Furthermore, by using a three-way valve as the low-temperature valve on the liquid injection side, the same effects as described above can be obtained without increasing the number of valves. Further, since the number of valves does not increase, there is no increase in the amount of heat entering from the valve portion, and a greater effect can be expected.
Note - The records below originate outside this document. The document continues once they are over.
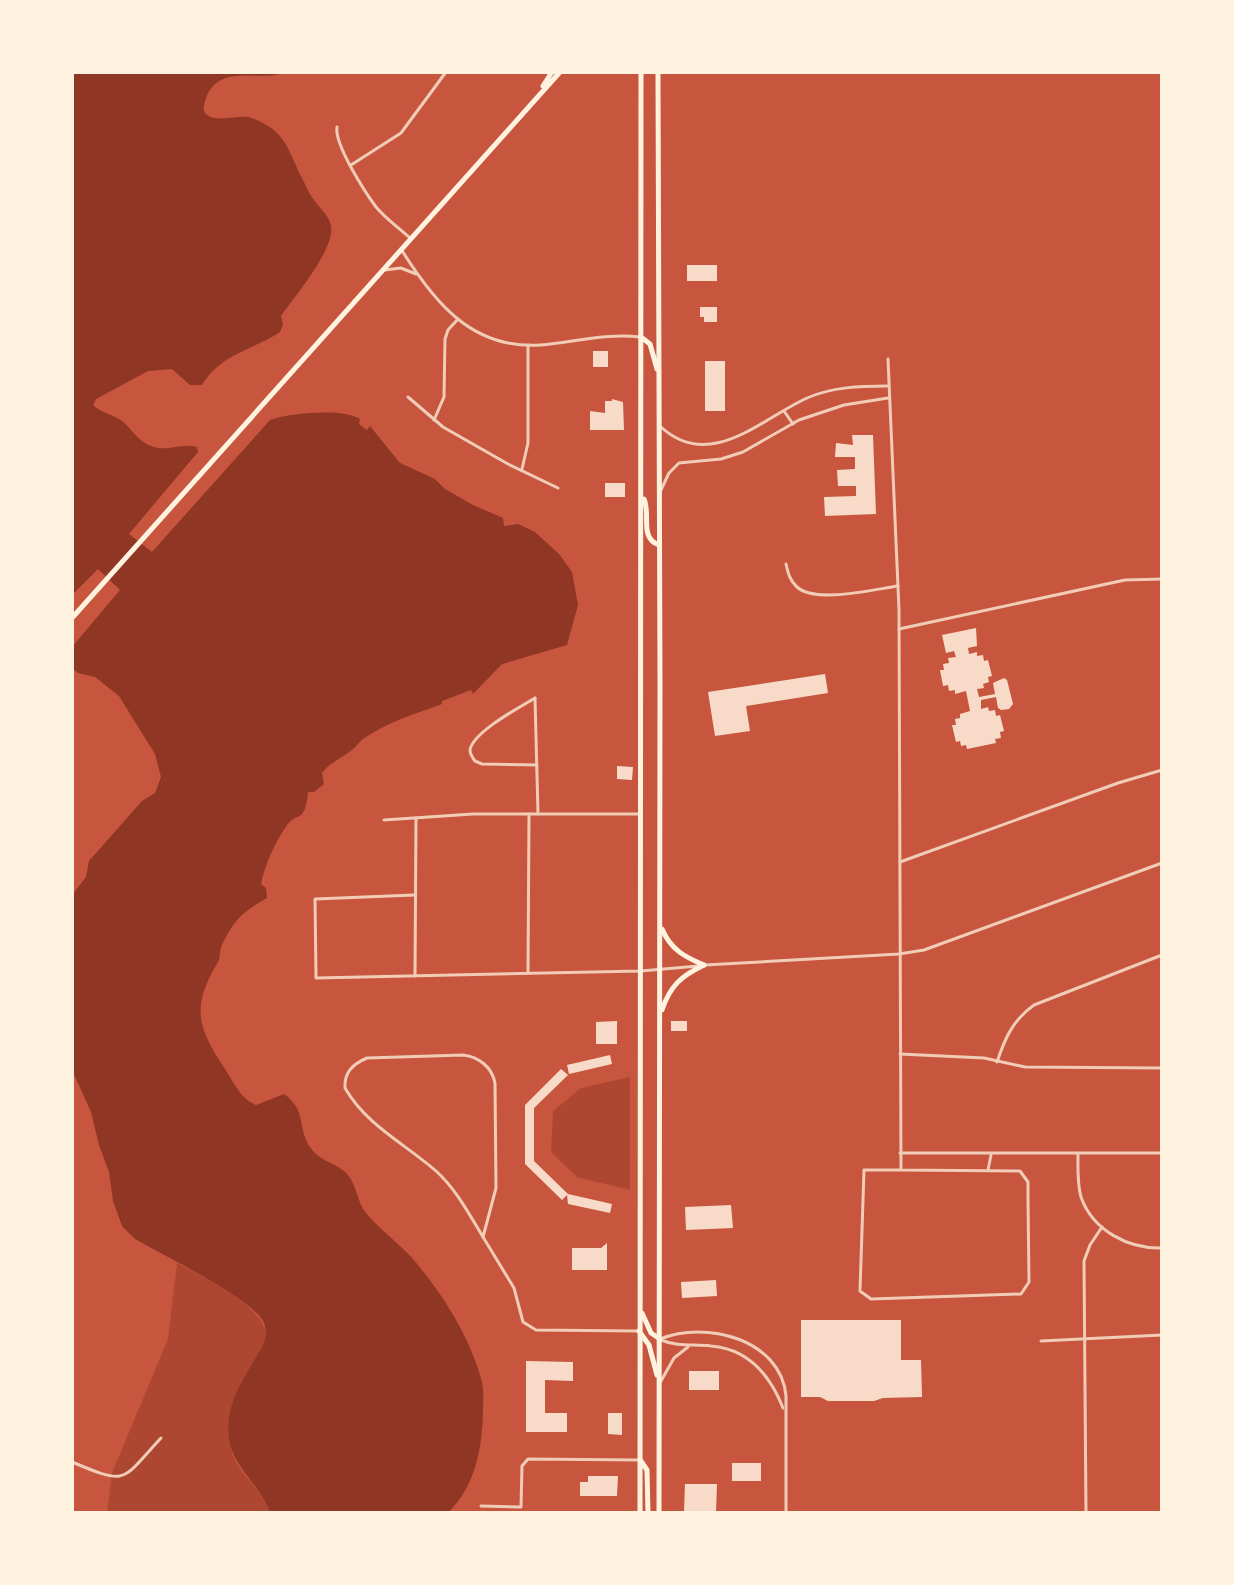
<svg xmlns="http://www.w3.org/2000/svg" width="1234" height="1585" viewBox="0 0 1234 1585" font-family="'Nunito Sans',sans-serif">
<rect width="100%" height="100%" fill="#c8553d"/>
<g fill="#ae4732">
<path d="M630 1077V1190L577 1177 551 1152 553 1111 581 1088Z"/>
<path d="M177 1263C200 1275 282 1313 263 1346 244 1378 233 1385 233 1425 233 1434 230 1448 233 1456 241 1476 262 1489 270 1513H107L112 1473 168 1339Z"/>
</g>
<path fill="#8f3625" d="M72 72H285C261 84 218 60 205 101 196 128 237 115 248 117 255 118 269 126 275 131 289 143 293 162 302 178 306 186 309 194 314 200 320 209 329 215 331 226 335 249 295 296 281 316L283 324 280 332C253 350 220 354 202 385H190L172 369 148 371 96 399 93 405C101 413 113 414 122 421 133 430 140 445 158 448 171 450 184 443 197 447L198 452 129 534 152 552 270 420C290 413 342 408 360 419L359 424 367 430 370 426 400 463 435 479 445 489 473 505 503 518 504 526 518 524 535 532 559 554 572 572 578 605 567 645 502 664 473 694 471 690 442 701V704C415 714 390 721 366 737 360 740 357 746 352 750 342 758 330 762 322 773L324 784 314 792H308C305 826 297 809 285 828 274 845 265 864 261 884L266 888 267 898C242 912 234 920 222 945 219 951 221 957 218 962 191 1007 197 1027 225 1069 234 1083 241 1099 256 1105L284 1094C309 1112 295 1129 313 1151 322 1162 339 1164 348 1175 357 1186 357 1202 366 1213 382 1232 403 1246 418 1265 446 1299 471 1340 482 1382 484 1392 483 1403 483 1412 482 1450 475 1486 448 1513H270C261 1485 232 1467 229 1438 225 1402 245 1376 262 1347 266 1340 267 1331 264 1323 254 1299 161 1254 135 1239L122 1226 113 1201 109 1172 99 1145 91 1112 72 1070V895L86 877 89 861 142 801 155 793 161 777 155 754 119 696 95 677 78 673 72 668V647L120 590 98 569 72 595Z"/>
<g fill="#f7dbc8">
<rect x="687" y="265" width="30" height="16"/>
<path d="M700 307H717V322H704V317H700Z"/>
<rect x="593" y="351" width="15" height="16"/>
<rect x="705" y="361" width="20" height="50"/>
<path d="M612 399 623 402 624 430H590V411L605 413V401H612Z"/>
<path d="M852 435H873L876 514 825 516 824 497 856 496V486H838L837 470 855 469V457H835L836 443 853 445Z"/>
<rect x="605" y="483" width="20" height="14"/>
<path d="M976 628 977 646 968 648 969 654 977 652V656L983 655 984 661 988 660 992 676 988 677 989 682 983 684 984 688 977 689 979 697 995 694 993 683 1004 678 1007 680 1013 704 1009 709 1001 710 998 708 996 697 981 700V709L988 707 989 711 995 710 996 716 1000 715 1004 731 1000 732 1001 738 995 739 996 743 967 749 966 745 961 746 960 741 956 742 952 725H956L955 719 960 718V714L970 711 966 691 955 694V690L949 691 948 685 943 686 940 670H944L943 664 949 663 948 658 956 657 954 651 946 653 942 635Z"/>
<path d="M825 674 828 693 746 706 750 731 715 736 708 692Z"/>
<path d="M617 766 633 767 632 780 617 779Z"/>
<path d="M617 1021V1044H596V1022Z"/>
<rect x="671" y="1021" width="16" height="10"/>
<path d="M610 1055 612 1064 569 1074 567 1065Z"/>
<path d="M561 1069 568 1075 534 1108V1161L568 1194 612 1204 610 1213 568 1204 567 1195 562 1200 525 1164V1105Z"/>
<path d="M731 1205 733 1228 686 1230 685 1207Z"/>
<path d="M607 1243V1270H572V1248H601Z"/>
<path d="M716 1280 717 1296 682 1298 681 1282Z"/>
<path d="M801 1320H901V1360H921L922 1397 883 1398 874 1401H828L820 1397H801Z"/>
<path d="M526 1361 573 1362V1381L545 1380V1413H567V1432H526Z"/>
<rect x="689" y="1371" width="30" height="19"/>
<path d="M608 1413H622V1435L608 1434Z"/>
<rect x="732" y="1463" width="29" height="18"/>
<path d="M588 1476H618L617 1496H580V1482H588Z"/>
<path d="M685 1484H717L716 1512 684 1511Z"/>
</g>
<g fill="none" stroke-linecap="round" stroke-linejoin="round">
<g stroke="#f1ccb7" stroke-width="3">
<path d="M337 127C334 144 365 192 376 207 386 219 399 228 410 238"/>
<path d="M351 165 401 133 446 72"/>
<path d="M401 249C434 302 472 350 541 345 574 342 606 333 640 337"/>
<path d="M385 270 401 268 416 274"/>
<path d="M888 359 899 610 901 1170H864L860 1291 871 1299 1021 1294 1029 1282 1028 1200V1182L1020 1171 901 1170"/>
<path d="M408 397 443 427 508 464 558 488"/>
<path d="M784 411 793 424"/>
<path d="M434 420 444 397 445 339 448 330 458 319"/>
<path d="M661 427C710 472 761 419 807 398 832 387 860 386 887 386"/>
<path d="M522 469 528 443V345"/>
<path d="M661 490 669 473 679 463 721 459 743 452 799 420 844 405 888 398"/>
<path d="M786 564C788 573 790 581 797 587 816 604 875 589 898 586"/>
<path d="M899 629 1125 580 1162 579"/>
<path d="M535 698C520 707 473 732 470 750 470 754 472 757 475 761L482 764 537 765"/>
<path d="M535 698 538 814"/>
<path d="M384 820 473 814H640"/>
<path d="M900 862 1118 783 1162 770"/>
<path d="M414 895 315 899 316 978 641 971 698 966"/>
<path d="M705 965 899 954 924 950 1162 863"/>
<path d="M528 973 529 814"/>
<path d="M415 976 416 818"/>
<path d="M900 1054 984 1058 1025 1067 1162 1068"/>
<path d="M463 1055C479 1057 492 1067 495 1083L496 1188 483 1237C469 1214 456 1189 436 1171 404 1143 367 1126 345 1088 344 1072 353 1064 367 1058Z"/>
<path d="M997 1062C1005 1038 1013 1020 1034 1005L1162 955"/>
<path d="M900 1153H1162"/>
<path d="M1078 1153C1078 1168 1077 1183 1081 1197 1093 1231 1129 1249 1162 1248"/>
<path d="M988 1170 991 1155"/>
<path d="M483 1237 514 1288 523 1322 536 1330 637 1331"/>
<path d="M660 1339C705 1320 781 1339 786 1396V1513"/>
<path d="M661 1340C678 1347 693 1344 711 1346 749 1349 770 1375 783 1408"/>
<path d="M1041 1341 1162 1335"/>
<path d="M661 1381 674 1358 688 1347"/>
<path d="M72 1462C129 1486 121 1481 161 1438"/>
<path d="M481 1506 521 1507 522 1466 528 1459 640 1460"/>
<path d="M1086 1513 1084 1261 1090 1245 1102 1227"/>
</g>
<g stroke="#fff3e0" stroke-width="5">
<path d="M543 86 552 72"/>
<path d="M72 618 560 72"/>
</g>
<g stroke="#fff3e0" stroke-width="5">
<path d="M658 72 660 684 659 1513"/>
<path d="M641 337 650 344 657 369"/>
<path d="M644 499C651 515 639 538 659 545"/>
<path d="M662 929C671 950 685 957 704 965"/>
<path d="M662 1010C670 986 681 976 704 965"/>
<path d="M642 1313 651 1333 660 1339"/>
<path d="M639 1331 649 1345 657 1375"/>
<path d="M641 1461 647 1470 648 1513"/>
<path d="M640 1513 641 72"/>
</g>
</g>
<rect width="1234" height="1585" fill="none" stroke="#fff3e0" stroke-width="148"/>
</svg>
[Brief explanation of the drawing]

FIG. 1 is a block diagram of a cryogenic container according to an embodiment of the present invention, FIG. 2 is a block diagram of a conventional cryogenic container, FIG. 3 is a block diagram of a cryogenic container according to another embodiment, and FIG. is a structural diagram of a three-way valve used in the present invention, and FIG. 5 is another structural diagram of the three-way valve. 1...Inner tank, 2...Outer tank, 3...Liquid helium, 4...Liquid injection system piping, 5...Recovery system piping,
6... Injection side low temperature valve, 7... Recovery side low temperature valve, 8...
... Liquid injection inlet valve, 9 ... Recovery outlet valve, 10 ... Safety valve, 11 ... Bypass system piping, 12 ... Shutoff valve, 13 ... 3-way valve, 13a ... Valve body, 13b ...
... Valve seat, 13c... Bypass system valve seat, 14... Seal material, 15... Coil spring, 16... Valve stem.

Claims (1)

[Claims] 1. Consisting of an inner tank storing cryogenic refrigerant liquid for cooling the superconducting electromagnet coil, and an outer tank at room temperature that adiabatically surrounds and stores this, the inner tank and the outer tank are penetrated. A liquid injection pipe for injecting the refrigerant liquid and a recovery pipe for recovering evaporated gas of the refrigerant liquid are provided, and each pipe is provided with a low temperature shut-off valve at an outer side of the inner tank and an inlet valve at an outer side of the outer tank. A bypass pipe is provided to directly connect the pipes on the room temperature side of the low temperature valve, and a shutoff valve is provided in the middle of the bypass pipe to pre-cool the liquid injection pipe outside the inner tank. Cryogenic container for superconducting electromagnetic coils. 2. The cryogenic container for a superconducting electromagnet coil according to claim 1, wherein a three-way valve is provided in place of the shutoff valve provided in the bypass pipe and the low temperature valve provided in the liquid injection pipe.